Tal conclusão não impede, no entanto, um grande número de objeções às propostas apresentadas. De todos elas, merece especial atenção a consideração feita por James Tubenschclak ("Tribunal do Júri – Contradições e Soluções", Saraiva, 1994, p. 170) sobre o terceiro quesito que, no seu entender, está redigido em dessintonia com o princípio constitucional da presunção de inocência. Sobra-lhe razão nessa crítica. Por que, ao invés da indagação: "se o acusado deve ser condenado?" , não se propõe a pergunta "se o acusado deve ser absolvido?" Antes de tudo porque se estabelece numa relação correta com o princípio da presunção de inocência. Depois, porque, na psicologia do homem comum, é mais fácil pronunciar um "sim" do que um "não" e o jurado é, sem dúvida, um popular, não um técnico.

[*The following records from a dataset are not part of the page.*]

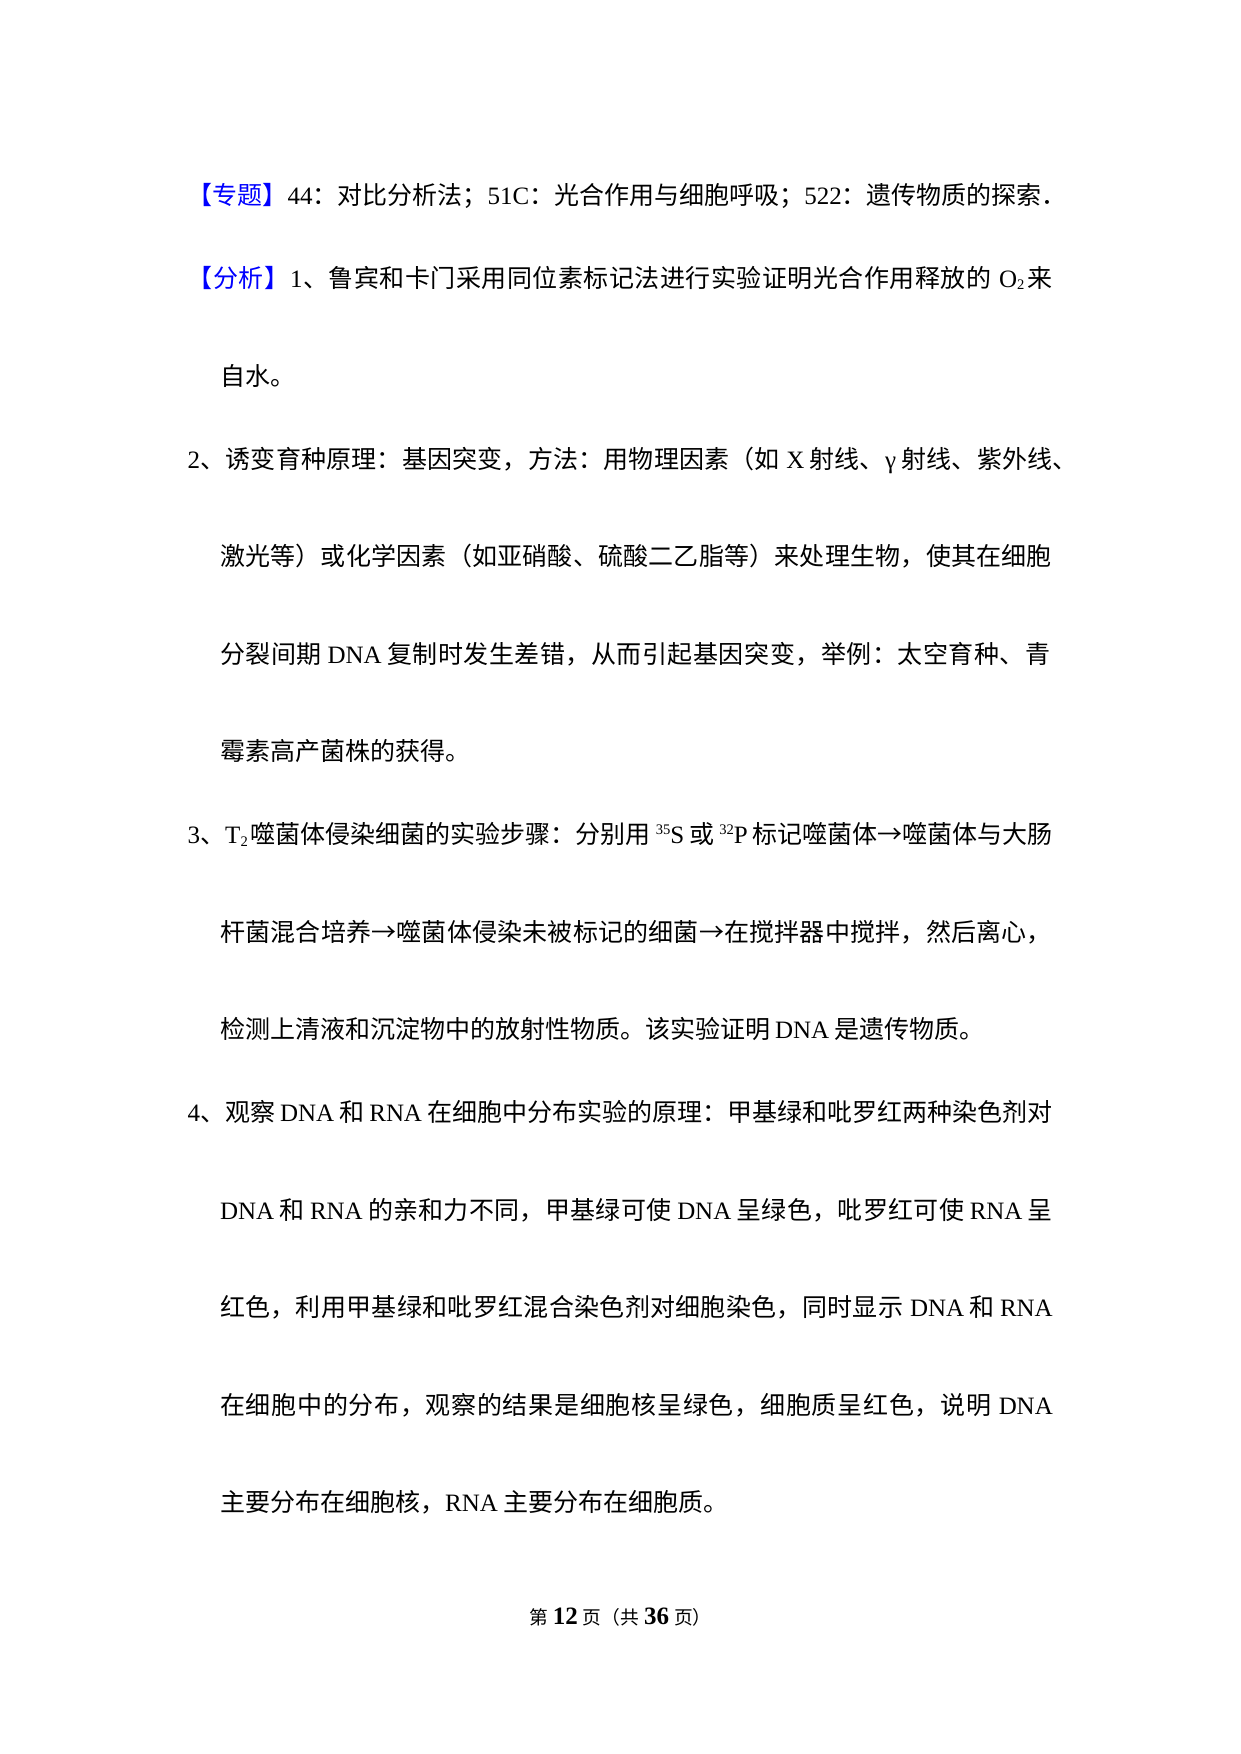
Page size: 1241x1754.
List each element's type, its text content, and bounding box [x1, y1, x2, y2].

text 【专题】44：对比分析法；51C：光合作用与细胞呼吸；522：遗传物质的探索． [187, 161, 1053, 226]
text 【分析】1、鲁宾和卡门采用同位素标记法进行实验证明光合作用释放的O2来自水。 [187, 244, 1053, 407]
text 2、诱变育种原理：基因突变，方法：用物理因素（如X射线、γ射线、紫外线、激光等）或化学因素（如亚硝酸、硫酸二乙脂等）来处理生物，使其在细胞分裂间期DNA复制时发生差错，从而引起基因突变，举例：太空育种、青霉素高产菌株的获得。 [187, 425, 1053, 782]
text 4、观察DNA和RNA在细胞中分布实验的原理：甲基绿和吡罗红两种染色剂对DNA和RNA的亲和力不同，甲基绿可使DNA呈绿色，吡罗红可使RNA呈红色，利用甲基绿和吡罗红混合染色剂对细胞染色，同时显示DNA和RNA在细胞中的分布，观察的结果是细胞核呈绿色，细胞质呈红色，说明DNA主要分布在细胞核，RNA主要分布在细胞质。 [187, 1078, 1053, 1533]
text 3、T2噬菌体侵染细菌的实验步骤：分别用35S或32P标记噬菌体→噬菌体与大肠杆菌混合培养→噬菌体侵染未被标记的细菌→在搅拌器中搅拌，然后离心，检测上清液和沉淀物中的放射性物质。该实验证明DNA是遗传物质。 [187, 800, 1053, 1060]
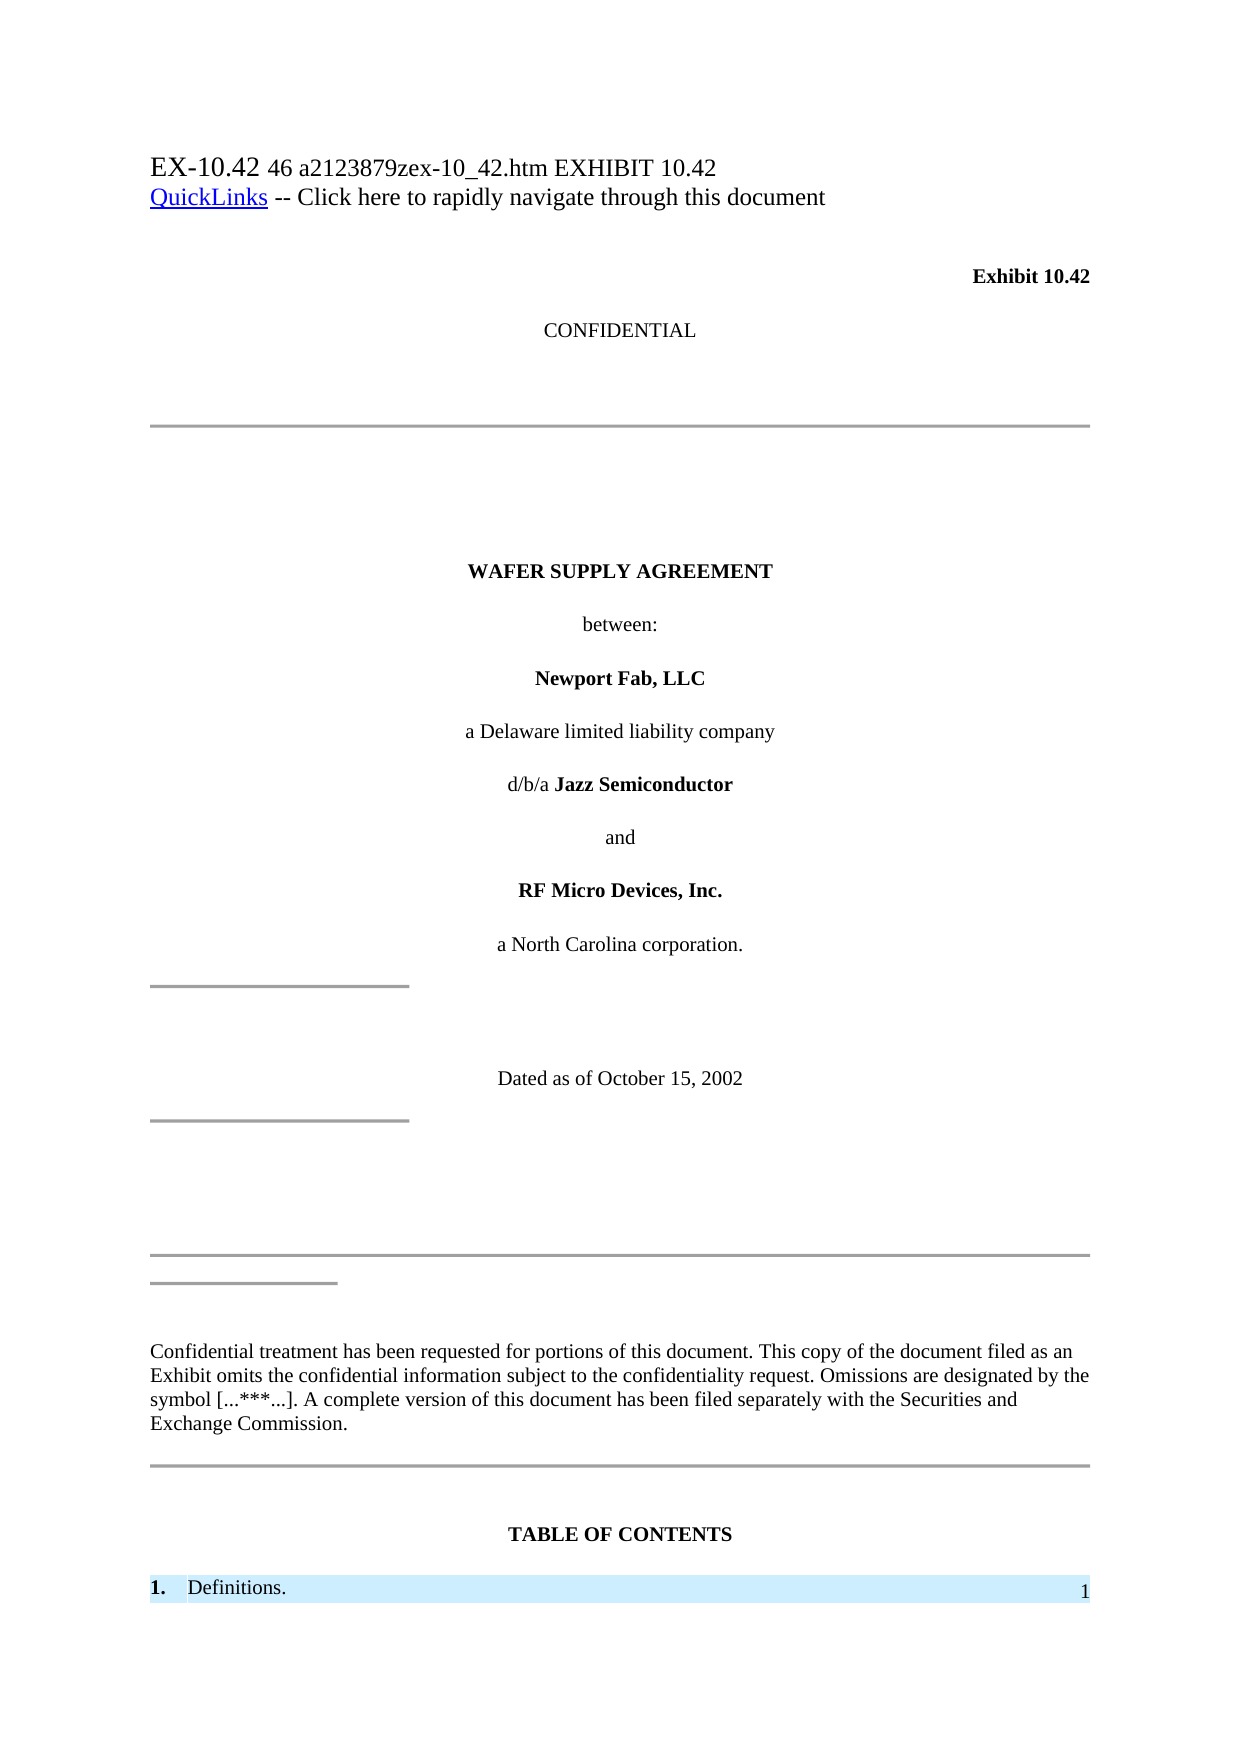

Não são, por acaso, freqüentes as situações em que se tende ou para não manter discussão, ou porque não se entendeu os seus termos, dar ao interlocutor, uma resposta afirmativa para pôr termo no assunto? Não se correria o risco, diante do quesito proposto no projeto, de formular-se uma resposta "sim" por ser ela mais confortável? Já, se a indagação for no sentido de ser o acusado absolvido, o "não" corresponderia, por certo, a uma convicção firme e deliberada do jurado e romperia qualquer possibilidade de uma decisão acomodada. O "não" mais do que o "sim" sinaliza uma resposta intimadamente motivada.